*WORK TO COMPLETE*. When you output the entries, begin with the first line and end with the line containing "que la empresa", keeping each line exactly as it is.

══ INFORMATION SHOWN

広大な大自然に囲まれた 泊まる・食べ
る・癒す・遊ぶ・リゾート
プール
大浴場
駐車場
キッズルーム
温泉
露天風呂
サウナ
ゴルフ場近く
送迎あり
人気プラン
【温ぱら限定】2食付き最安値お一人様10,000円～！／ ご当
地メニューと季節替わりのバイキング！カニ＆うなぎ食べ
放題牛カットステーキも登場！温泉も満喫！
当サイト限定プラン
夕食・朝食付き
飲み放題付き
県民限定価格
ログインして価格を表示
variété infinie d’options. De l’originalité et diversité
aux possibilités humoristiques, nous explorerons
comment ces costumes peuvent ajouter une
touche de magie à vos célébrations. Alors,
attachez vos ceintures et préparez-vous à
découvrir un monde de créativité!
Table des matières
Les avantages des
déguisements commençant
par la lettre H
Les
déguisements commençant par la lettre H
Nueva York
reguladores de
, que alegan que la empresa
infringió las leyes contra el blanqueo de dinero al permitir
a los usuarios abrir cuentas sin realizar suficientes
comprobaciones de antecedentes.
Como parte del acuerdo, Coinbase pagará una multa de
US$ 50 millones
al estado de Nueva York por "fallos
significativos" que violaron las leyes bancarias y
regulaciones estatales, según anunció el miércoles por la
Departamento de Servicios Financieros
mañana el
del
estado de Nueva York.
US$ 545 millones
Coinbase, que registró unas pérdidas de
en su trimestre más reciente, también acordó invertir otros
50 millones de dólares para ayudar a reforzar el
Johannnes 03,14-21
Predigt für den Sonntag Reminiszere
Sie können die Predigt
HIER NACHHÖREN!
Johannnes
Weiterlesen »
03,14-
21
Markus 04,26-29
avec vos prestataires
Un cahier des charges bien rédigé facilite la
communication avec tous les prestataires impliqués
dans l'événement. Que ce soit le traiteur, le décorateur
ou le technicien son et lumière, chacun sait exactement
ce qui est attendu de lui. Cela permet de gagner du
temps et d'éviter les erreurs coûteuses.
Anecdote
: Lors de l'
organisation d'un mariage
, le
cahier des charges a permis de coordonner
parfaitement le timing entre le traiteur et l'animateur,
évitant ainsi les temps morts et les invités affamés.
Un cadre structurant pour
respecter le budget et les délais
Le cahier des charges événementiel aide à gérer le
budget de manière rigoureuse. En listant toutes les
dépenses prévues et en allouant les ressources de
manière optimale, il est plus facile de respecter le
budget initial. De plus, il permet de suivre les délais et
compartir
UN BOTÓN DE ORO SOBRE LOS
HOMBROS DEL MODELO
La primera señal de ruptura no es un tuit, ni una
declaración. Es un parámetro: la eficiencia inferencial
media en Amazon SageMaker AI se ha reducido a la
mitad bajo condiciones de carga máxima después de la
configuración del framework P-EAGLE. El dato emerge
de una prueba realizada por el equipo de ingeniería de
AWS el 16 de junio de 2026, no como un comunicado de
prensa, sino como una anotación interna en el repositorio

════

*EXPECTED OUTPUT*.
広大な大自然に囲まれた 泊まる・食べ
る・癒す・遊ぶ・リゾート
プール
大浴場
駐車場
キッズルーム
温泉
露天風呂
サウナ
ゴルフ場近く
送迎あり
人気プラン
【温ぱら限定】2食付き最安値お一人様10,000円～！／ ご当
地メニューと季節替わりのバイキング！カニ＆うなぎ食べ
放題牛カットステーキも登場！温泉も満喫！
当サイト限定プラン
夕食・朝食付き
飲み放題付き
県民限定価格
ログインして価格を表示
variété infinie d’options. De l’originalité et diversité
aux possibilités humoristiques, nous explorerons
comment ces costumes peuvent ajouter une
touche de magie à vos célébrations. Alors,
attachez vos ceintures et préparez-vous à
découvrir un monde de créativité!
Table des matières
Les avantages des
déguisements commençant
par la lettre H
Les
déguisements commençant par la lettre H
Nueva York
reguladores de
, que alegan que la empresa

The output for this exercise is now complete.